BAGHDAD After more than eight years in Iraq, the departing American military's legacy includes a fledgling democracy, bitter memories of war, and for the nation's youth, rap music, tattoos and slang.
As the Dec. 31 deadline for completing their withdrawal approaches, U.S. troops are leaving behind the good, the bad and what "Lil Czar" Mohammed calls the "punky."
Sporting baggy soldiers' camouflage pants, high-top sneakers and a back-turned "N.Y." baseball cap, the chubby 22-year-old was showing off his break-dancing moves on a sunny afternoon in a Baghdad park. A $ sign was shaved into his closely cropped hair.
"While others might stop being rappers after the Americans leave, I will go on (rapping) till I reach N.Y.," said Mohammed, who teaches part-time at a primary school.
Eight million Iraqis - a quarter of the population - have been born since the U.S.-led invasion of 2003, and nearly half the country is under 19, according to Brett McGurk, a fellow at the Council on Foreign Relations in New York and, until recently, senior adviser to the U.S. Embassy in Baghdad.
So after years of watching U.S. soldiers on patrol, it's inevitable that hip-hop styles, tough-guy mannerisms and slangy English patter would catch on with young Iraqis.
Calling themselves "punky," or "hustlers," many are donning hoodie sweat shirts, listening to 50 Cent or Eminem and watching "Twilight" vampire movies. They eat hamburgers and pizza and do death-defying Rollerblade runs.
To many of their fellow Iraqis, the habits appear weird, if not downright offensive. But to the youths, it is a vital part of their pursuit of the American dream as they imagine it to be.
"I love the American soldiers," said Mohammed Adnan, 15, who pastes imitation tattoos on his arm. Adnan lives in Sadr City, the Baghdad base of followers of anti-American cleric Muqtada al-Sadr, who has threatened violence against U.S. troops if they stay beyond 2011.
But, surprisingly, Adnan says the U.S. gangster look is accepted in his neighborhood.
"All young men in Sadr City wear the same clothes when we hang around," he said. "Nobody minds. And we're invited to weddings or celebrations where we perform break-dancing."
Not all Iraqis welcome the culture the Americans brought. Dr. Fawzia A. al-Attia, a sociologist at Baghdad University, says one result is that young Iraqis now reject school uniforms, engage in forbidden love affairs and otherwise rebel against their elders.
"There was no strategy to contain this sudden openness," she said. "Teenagers, especially in poor areas where parents are of humble origin and humble education, started to adopt the negative aspects of the American society because they think that by imitating the Americans, they obtain a higher status in society."

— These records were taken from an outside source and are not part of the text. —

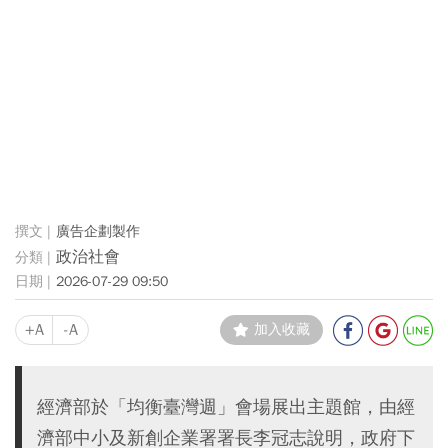
廣告企劃製作
政治社會
2026-07-29 09:50
+A
-A
加入收藏
經濟部於「均衡臺灣週」會場展出主題館，由經
濟部中小及新創企業署署長李冠志說明，政府下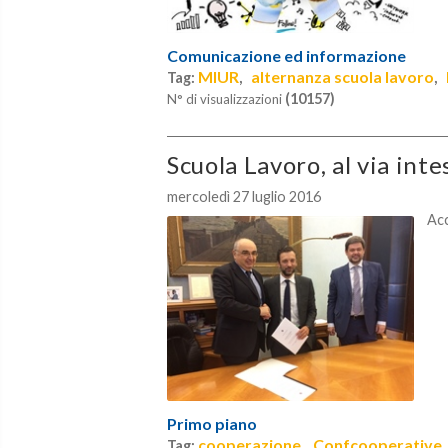
Comunicazione ed informazione
MIUR
alternanza scuola lavoro
Tag:
,
,
(10157)
N° di visualizzazioni
Scuola Lavoro, al via int
mercoledì 27 luglio 2016
Acc
Primo piano
cooperazione
Confcooperative
Tag:
,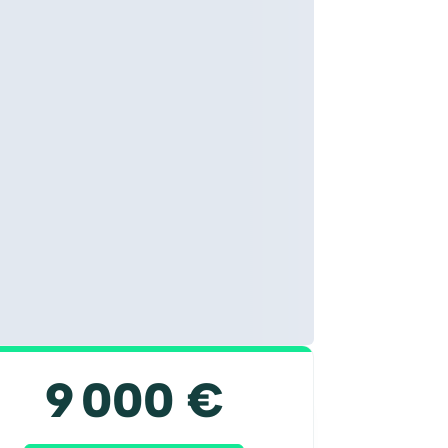
9 000 €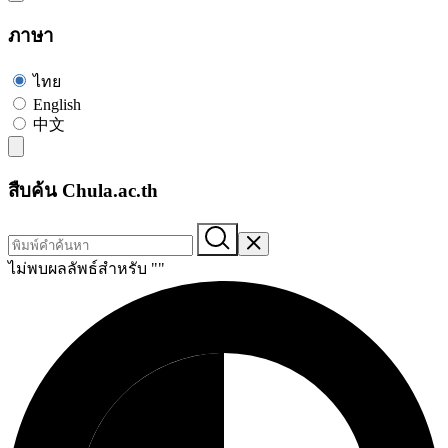
ภาษา
ไทย
English
中文
สืบค้น Chula.ac.th
ไม่พบผลลัพธ์สำหรับ "
"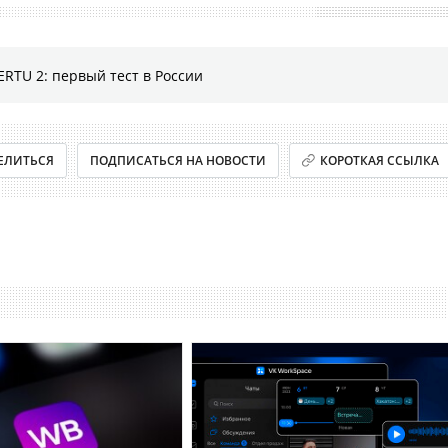
RTU 2: первый тест в России
ЕЛИТЬСЯ
ПОДПИСАТЬСЯ НА НОВОСТИ
КОРОТКАЯ ССЫЛКА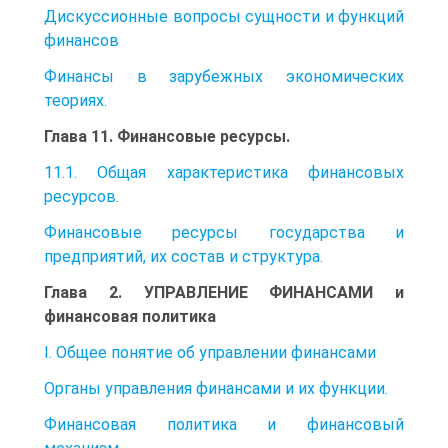
Дискуссионные вопросы сущности и функций
финансов
Финансы в зарубежных экономических
теориях.
Глава 11. Финансовые ресурсы.
11.1. Общая характеристика финансовых
ресурсов.
Финансовые ресурсы государства и
предприятий, их состав и структура.
Глава 2. УПРАВЛЕНИЕ ФИНАНСАМИ и
финансовая политика
І. Общее понятие об управлении финансами
Органы управления финансами и их функции.
Финансовая политика и финансовый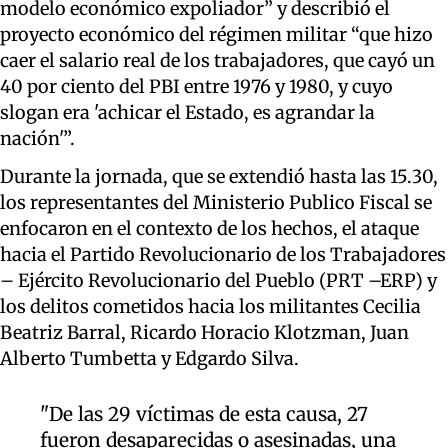
modelo económico expoliador” y describió el
proyecto económico del régimen militar “que hizo
caer el salario real de los trabajadores, que cayó un
40 por ciento del PBI entre 1976 y 1980, y cuyo
slogan era 'achicar el Estado, es agrandar la
nación'”.
Durante la jornada, que se extendió hasta las 15.30,
los representantes del Ministerio Publico Fiscal se
enfocaron en el contexto de los hechos, el ataque
hacia el Partido Revolucionario de los Trabajadores
– Ejército Revolucionario del Pueblo (PRT –ERP) y
los delitos cometidos hacia los militantes Cecilia
Beatriz Barral, Ricardo Horacio Klotzman, Juan
Alberto Tumbetta y Edgardo Silva.
"De las 29 víctimas de esta causa, 27
fueron desaparecidas o asesinadas, una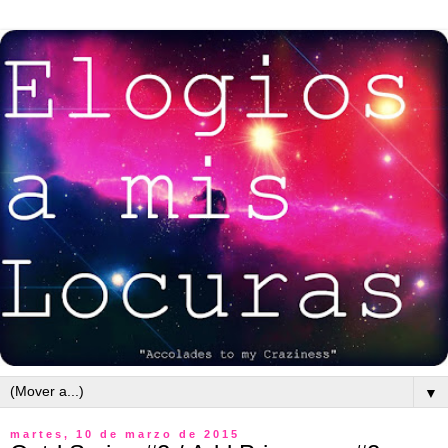
▼
martes, 10 de marzo de 2015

As U.S. forces began closing their bases Iraqis rummaged through their garbage for discarded uniforms, caps and boots to sell to youngsters who pay top dollar to dress like soldiers. Baghdad's tattoo business is also booming.
Showbiz and military chic aside, young Iraqis agree that the American troops opened their minds to the outside world. The wait for a place in an English classes, for example, can last months.